İstanbul’da Kapalıçarşı’nın tonozlu kemerlerinin arkasında, bitmeyen pazarlıkların ve kalabalıkların üzerinde başka bir ticaret sessiz sedasız sürüyor. Loş koridorlarda bazı adamlar ellerinde deste deste dolarla bazı odalara girip çıkıyor. Gölgelerin arasında konuşan bir tacir günde milyonlarca dolarlık alım satım yaptığını, bunun büyük bölümünü “stablecoin” olarak bilinen stabil kripto paralarla gerçekleştirdiğini söylüyor. Stabil kriptoların değeri başka varlıklara, genellikle de Amerikan dolarına göre sabitleniyor. Bu stabil kriptolar genel olarak nakitle veya devlet tahvilleriyle destekleniyor ve halka açık blokzincirler üzerinden işliyor. Bitcoin’in aksine değerleri pek dalgalanmıyor. En yaygın stabil kripto para olan Tether her zaman 1 doların birkaç sent altında. Stabil kriptolar genellikle başka kripto paraların alım satımında kullanılıyor ve daha değişken dijital varlıklar arasında sağlam bir köprü kuruyor. Veri firması Chainalysis’e göre geçen yıl stabil kriptolar üzerinden yapılan alım satım, ödeme ve transfer miktarı 27.6 trilyon doları buldu. Bu rakam halka açık blokzincirlerdeki toplam değerin beşte ikisi ediyor. 2020 yılında bu oran beşte birdi.

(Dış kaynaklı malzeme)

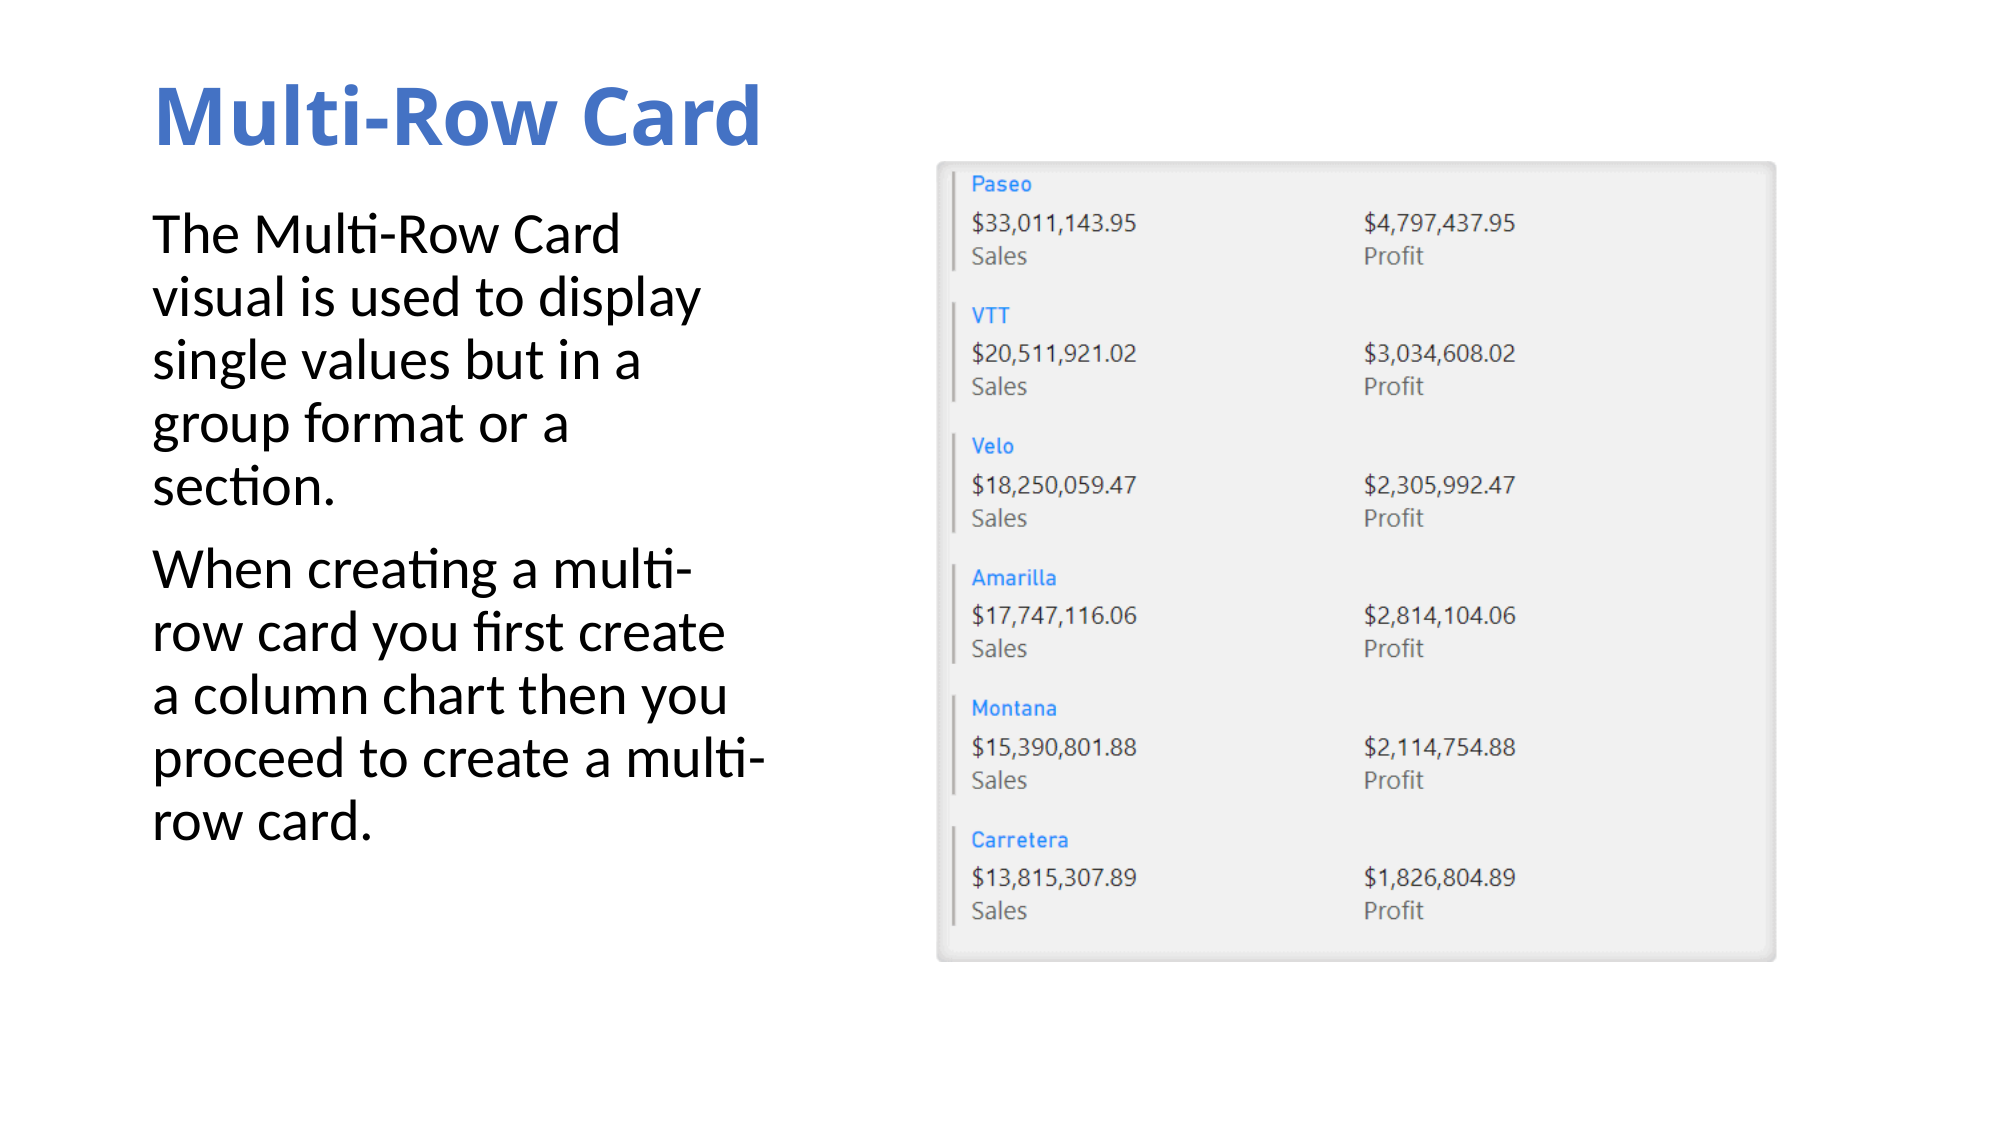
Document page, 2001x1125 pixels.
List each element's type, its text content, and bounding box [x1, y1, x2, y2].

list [935, 161, 1778, 962]
list The Multi-Row Card visual is used to display single values but in a group format or a section. When creating a multi-row card you first create a column chart then you proceed to create a multi-row card. [137, 196, 783, 963]
title Multi-Row Card [137, 46, 783, 196]
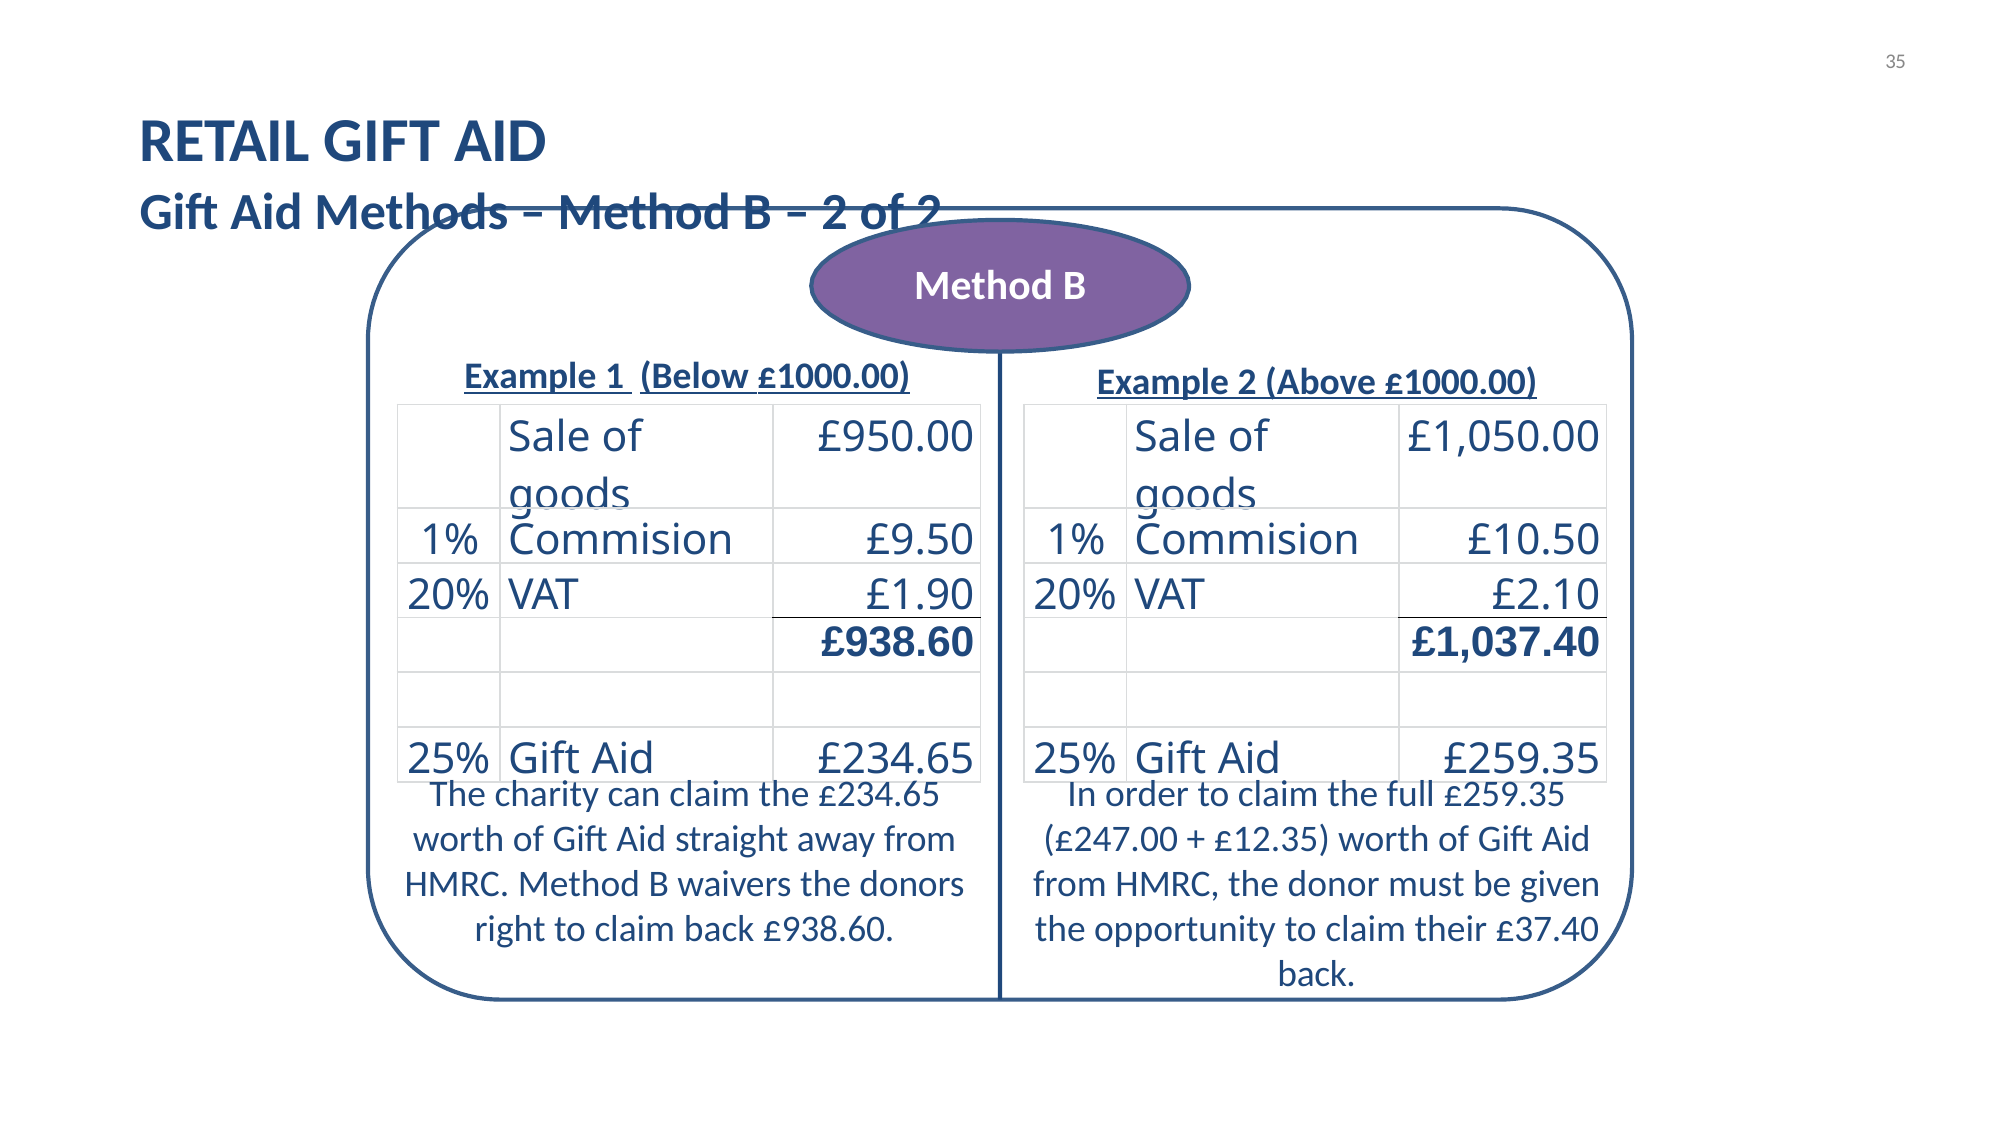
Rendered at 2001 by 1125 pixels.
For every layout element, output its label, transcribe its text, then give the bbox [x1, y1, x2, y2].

text_box 35 [1883, 45, 1909, 73]
title RETAIL GIFT AID Gift Aid Methods – Method B – 2 of 2 [137, 73, 1863, 264]
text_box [365, 206, 1635, 1002]
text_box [809, 217, 1192, 1002]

Stabil kripto paralar, fiyatı bir kripto para birimine, itibari paraya (dolar) veya borsada işlem gören emtialara sabitlenmek üzere tasarlanan kripto para birimleri olarak biliniyor. Alım satım arasında herhangi bir makas bulunmaması cazibesini artıran bir etken.
Enflasyon ortamında tasarruf için kullanılıyor
Konuştuğumuz Türk tacir Kapalıçarşı esnafının en hızlı seçenek bu olduğu için tedarikçilere kripto parayla ödeme yaptığını söylüyor. Tasarrufların enflasyon yüzünden eridiği ve doların az bulunduğu ülkelerde tasarruf aracı olarak rağbet görmeye başladılar. Kripto start-up’larına yatırım yapan Castle Island Ventures ile ödeme devi Visa’nın Türkiye ve gelişmekte olan dört ülkedeki stabil kripto para sahipleri üzerinde yaptığı araştırma, katılımcıların neredeyse yarısının bu kriptoları tasarruf amacıyla kullandığını gösteriyor.